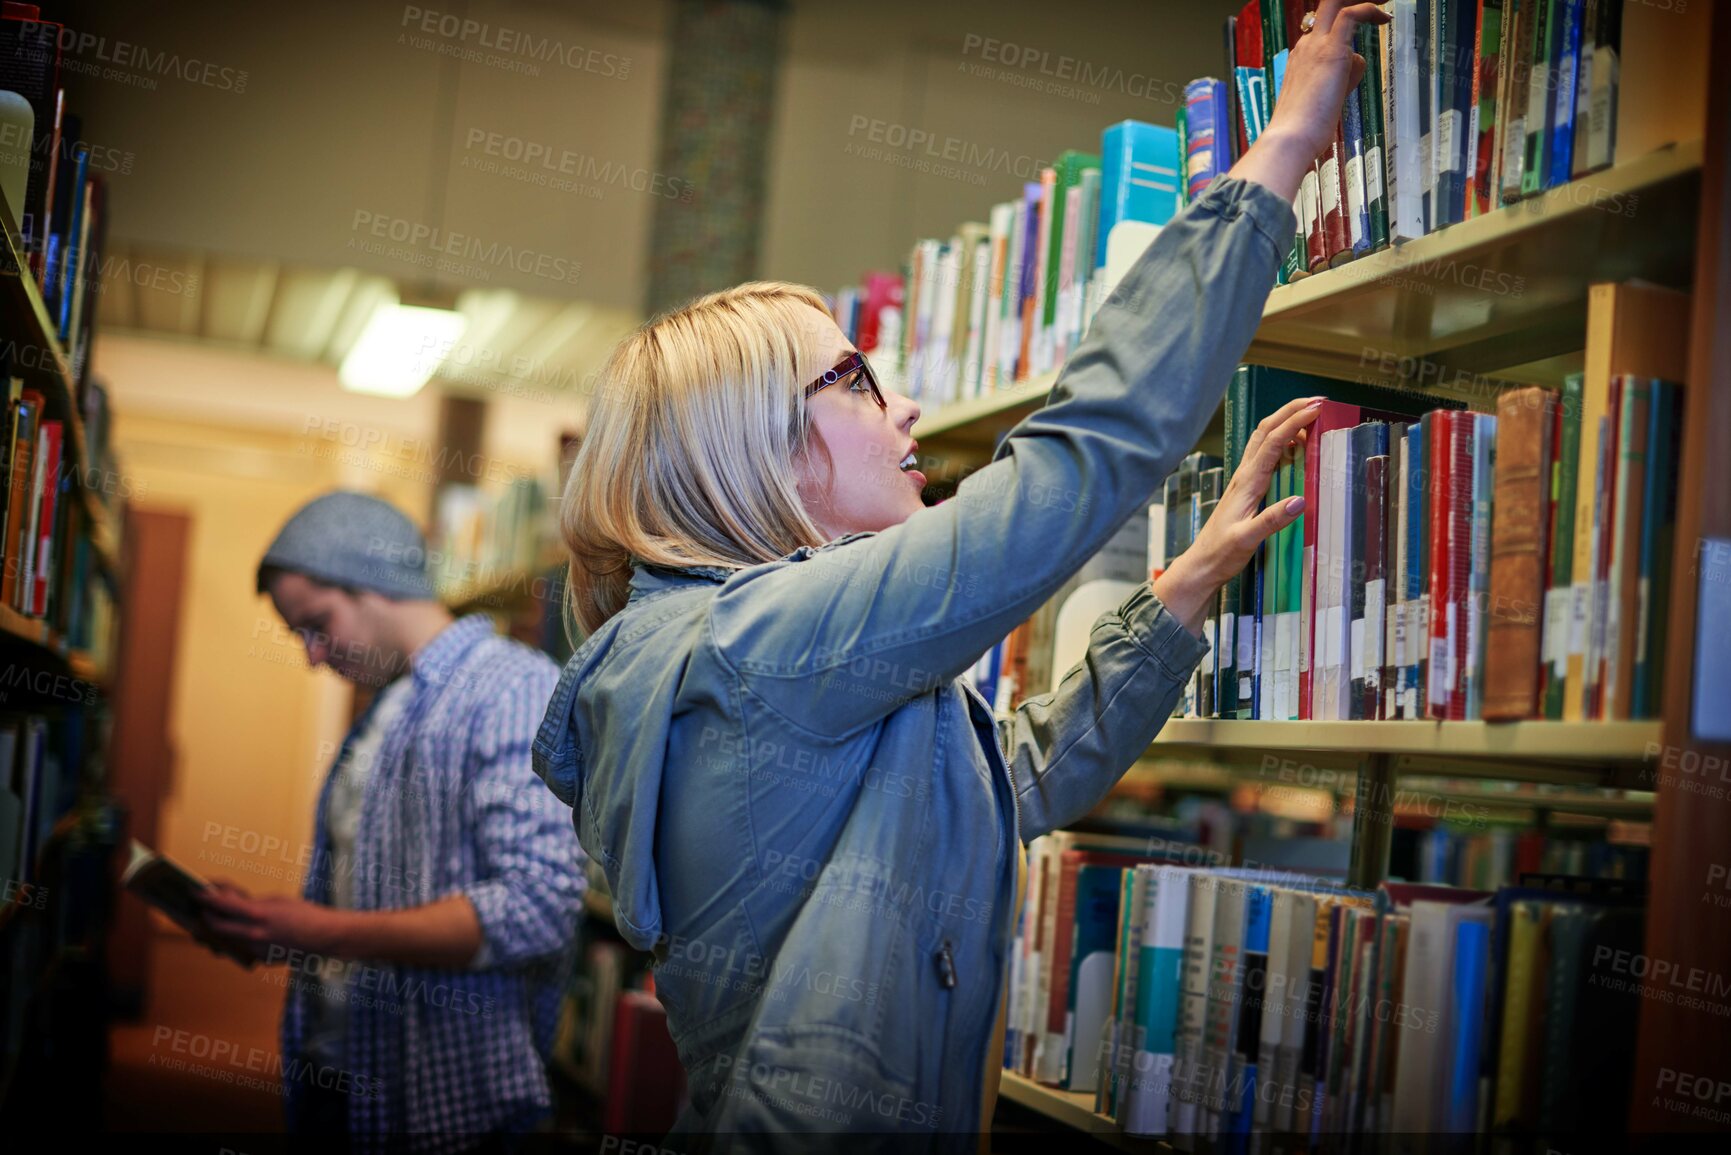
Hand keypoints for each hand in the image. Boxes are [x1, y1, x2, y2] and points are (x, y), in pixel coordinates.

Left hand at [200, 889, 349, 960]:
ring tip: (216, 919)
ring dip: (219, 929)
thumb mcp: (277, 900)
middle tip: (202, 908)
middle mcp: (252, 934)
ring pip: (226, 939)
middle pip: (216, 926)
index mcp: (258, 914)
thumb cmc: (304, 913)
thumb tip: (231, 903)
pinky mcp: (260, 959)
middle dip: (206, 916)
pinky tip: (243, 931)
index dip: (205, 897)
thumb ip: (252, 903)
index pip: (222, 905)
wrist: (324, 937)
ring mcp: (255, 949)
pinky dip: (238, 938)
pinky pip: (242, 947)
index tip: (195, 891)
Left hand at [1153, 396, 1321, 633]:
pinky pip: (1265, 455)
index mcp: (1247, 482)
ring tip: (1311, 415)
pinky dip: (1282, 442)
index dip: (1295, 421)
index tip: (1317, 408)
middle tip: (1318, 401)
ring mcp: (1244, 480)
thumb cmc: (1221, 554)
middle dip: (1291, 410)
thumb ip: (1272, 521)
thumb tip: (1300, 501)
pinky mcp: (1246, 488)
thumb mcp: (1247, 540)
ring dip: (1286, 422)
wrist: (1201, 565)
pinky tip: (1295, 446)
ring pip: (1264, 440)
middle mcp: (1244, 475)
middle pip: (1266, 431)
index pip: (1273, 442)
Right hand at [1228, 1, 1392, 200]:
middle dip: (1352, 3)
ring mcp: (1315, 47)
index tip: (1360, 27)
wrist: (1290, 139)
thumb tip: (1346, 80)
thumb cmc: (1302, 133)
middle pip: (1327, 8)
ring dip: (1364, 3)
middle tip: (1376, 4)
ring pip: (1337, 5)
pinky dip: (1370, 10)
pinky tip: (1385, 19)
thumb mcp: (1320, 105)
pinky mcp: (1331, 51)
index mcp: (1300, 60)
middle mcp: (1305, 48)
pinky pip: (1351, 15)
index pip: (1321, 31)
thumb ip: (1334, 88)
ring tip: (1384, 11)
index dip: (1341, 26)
···
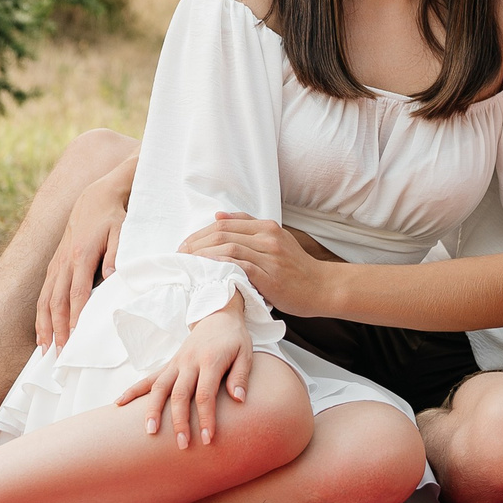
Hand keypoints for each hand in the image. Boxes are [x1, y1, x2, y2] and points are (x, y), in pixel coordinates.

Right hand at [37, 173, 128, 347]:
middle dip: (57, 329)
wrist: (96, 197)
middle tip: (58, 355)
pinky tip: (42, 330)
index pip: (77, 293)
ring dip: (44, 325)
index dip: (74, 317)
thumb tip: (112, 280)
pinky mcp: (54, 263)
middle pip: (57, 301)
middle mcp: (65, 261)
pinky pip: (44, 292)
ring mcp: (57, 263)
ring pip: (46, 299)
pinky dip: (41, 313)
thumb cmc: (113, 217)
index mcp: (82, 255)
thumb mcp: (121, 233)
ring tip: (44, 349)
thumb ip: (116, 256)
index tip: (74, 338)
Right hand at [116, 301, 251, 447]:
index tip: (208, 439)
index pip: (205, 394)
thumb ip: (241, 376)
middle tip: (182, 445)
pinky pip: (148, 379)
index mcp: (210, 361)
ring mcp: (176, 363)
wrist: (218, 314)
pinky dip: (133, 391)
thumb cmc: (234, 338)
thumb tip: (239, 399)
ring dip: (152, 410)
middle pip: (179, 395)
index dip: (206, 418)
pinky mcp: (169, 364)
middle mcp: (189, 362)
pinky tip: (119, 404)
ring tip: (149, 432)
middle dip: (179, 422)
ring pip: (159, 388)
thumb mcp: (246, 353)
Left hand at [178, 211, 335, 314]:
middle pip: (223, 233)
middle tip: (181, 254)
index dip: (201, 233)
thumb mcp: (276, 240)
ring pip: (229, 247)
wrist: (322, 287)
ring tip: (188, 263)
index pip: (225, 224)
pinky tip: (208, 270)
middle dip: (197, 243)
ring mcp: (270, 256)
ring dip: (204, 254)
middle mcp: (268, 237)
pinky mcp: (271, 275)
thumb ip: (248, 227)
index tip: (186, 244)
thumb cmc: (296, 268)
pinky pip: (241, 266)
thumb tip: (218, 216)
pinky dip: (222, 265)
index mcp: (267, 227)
···
**Task description**
Work out how many lines above include the string "Right", then give that number alone.

**Output for this task**
3